Schaal was diagnosed just before her 40th birthday. She couldn’t walk. She couldn’t feel her arms.
After dozens of trips to Gilbert to her MS specialist, she learned to walk again.
Many members of Schaal’s support group aren’t as fortunate. Her husband drives her to Gilbert for her medical appointments.
“It’s an access issue and I think we see that in all types of communities, not just the MS communities. Access to care is higher quality and more readily available in urban communities like Phoenix,” said Erika Edholm, a director with the Arizona chapter of the National MS Society.
If patients can’t make a trip to the Phoenix area, they have to rely upon local neurologists. Patients may have to wait several months.
But solutions are on the horizon. The Arizona Legislature is taking up the cause of those struggling with MS in rural areas.

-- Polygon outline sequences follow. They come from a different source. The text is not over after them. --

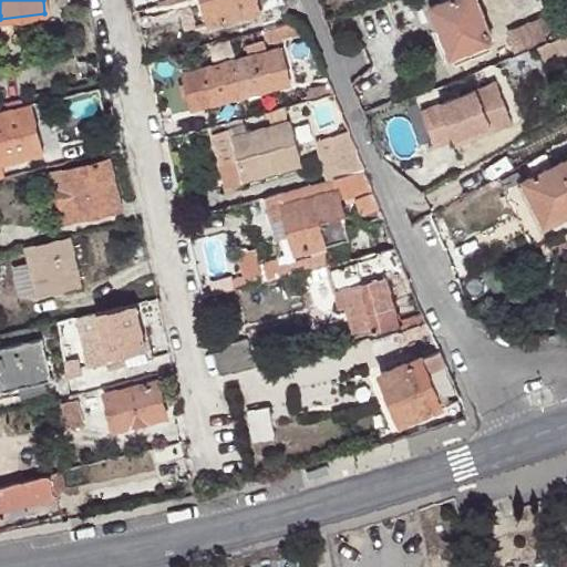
[(164,0),(165,0),(156,2),(157,7),(183,0),(186,0),(193,26),(259,10),(257,0),(164,0)]
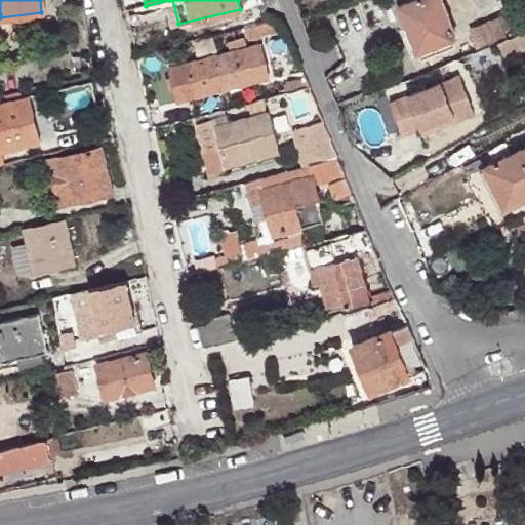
[(238,0),(240,9),(259,5),(276,2),(275,0),(238,0)]
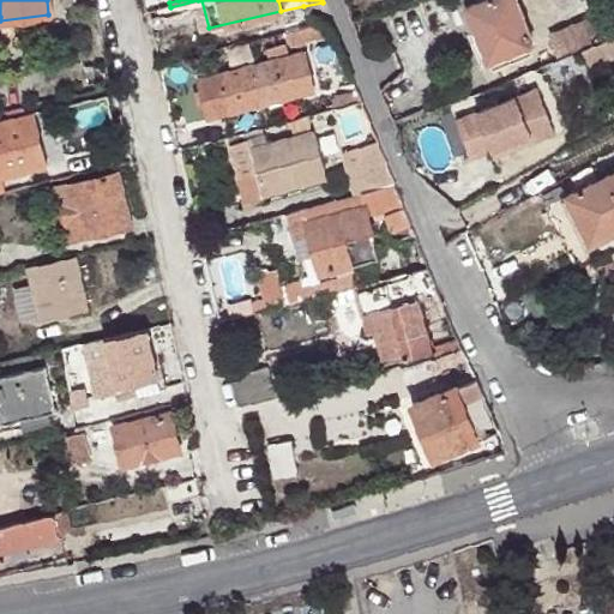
[(470,59),(475,66),(531,43),(515,0),(477,0),(465,5),(483,53),(470,59)]
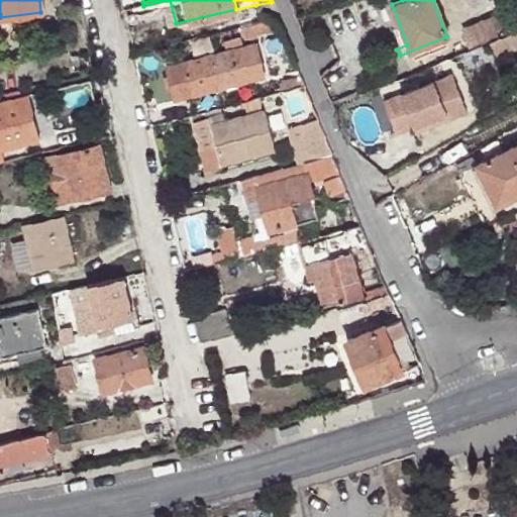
[(255,5),(276,17),(278,16),(276,11),(272,2),(255,5)]
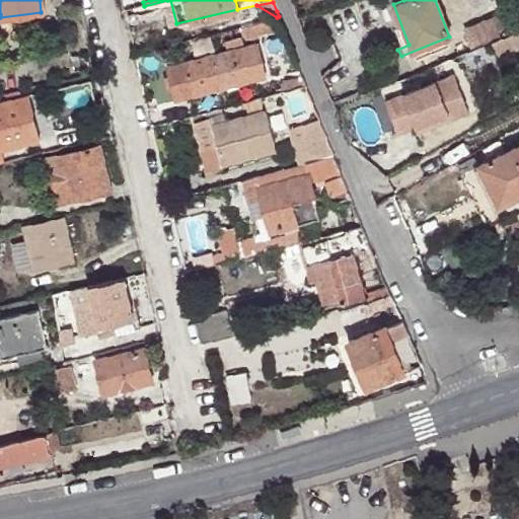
[(277,17),(240,27),(245,44),(285,32),(279,16),(277,17)]
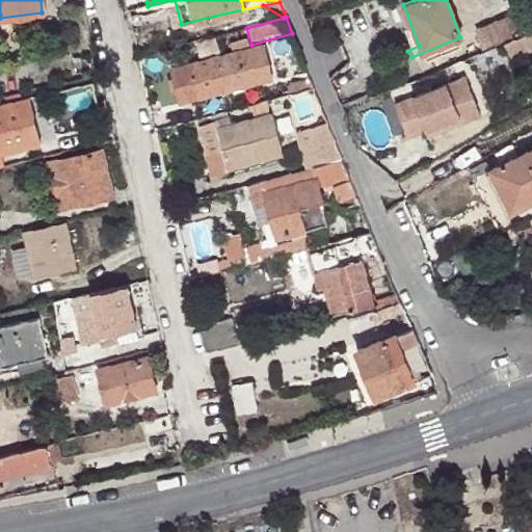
[(498,43),(514,37),(508,21),(491,27),(498,43)]
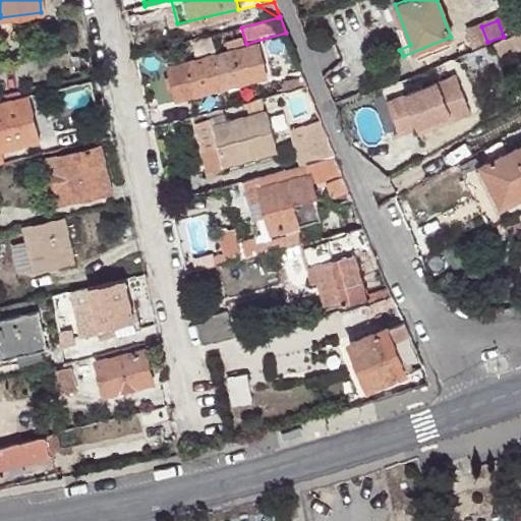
[(487,42),(481,26),(462,34),(468,50),(487,42)]
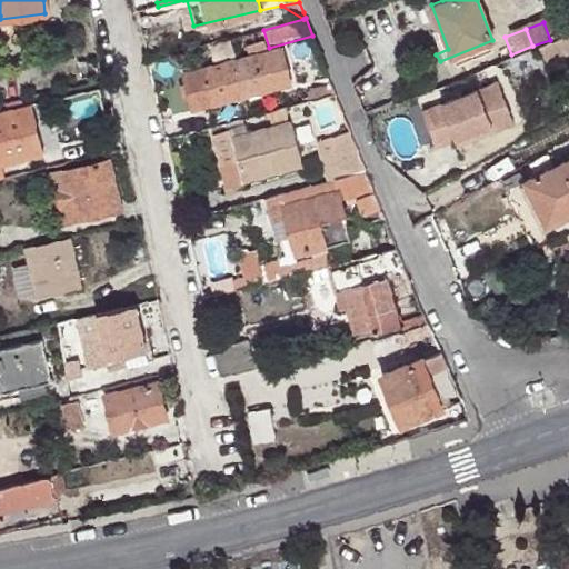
[(568,51),(568,32),(557,38),(562,53),(568,51)]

“We’re doing everything we can to raise the profile of the disease and educate the public on what exactly it is. That’s the first step: raising awareness,” said Rep. Kate Brophy McGee, A Republican representing District 11 near Marana and Oro Valley outside Tucson.
Brophy McGee said using technology to connect patients and doctors is one way to cut down on transportation costs and time.
“Telemedicine. That means with technology we can actually put the patient who is many many miles away in front of a doctor who is the expert or the treatment experts via television,” Brophy McGee said.
Schaal suggests MS specialists could travel to rural areas for a couple days every month so they could see several patients. Even sending a nurse practitioner with expertise in MS could be a huge help to people living in cities like Yuma, Flagstaff, or Payson.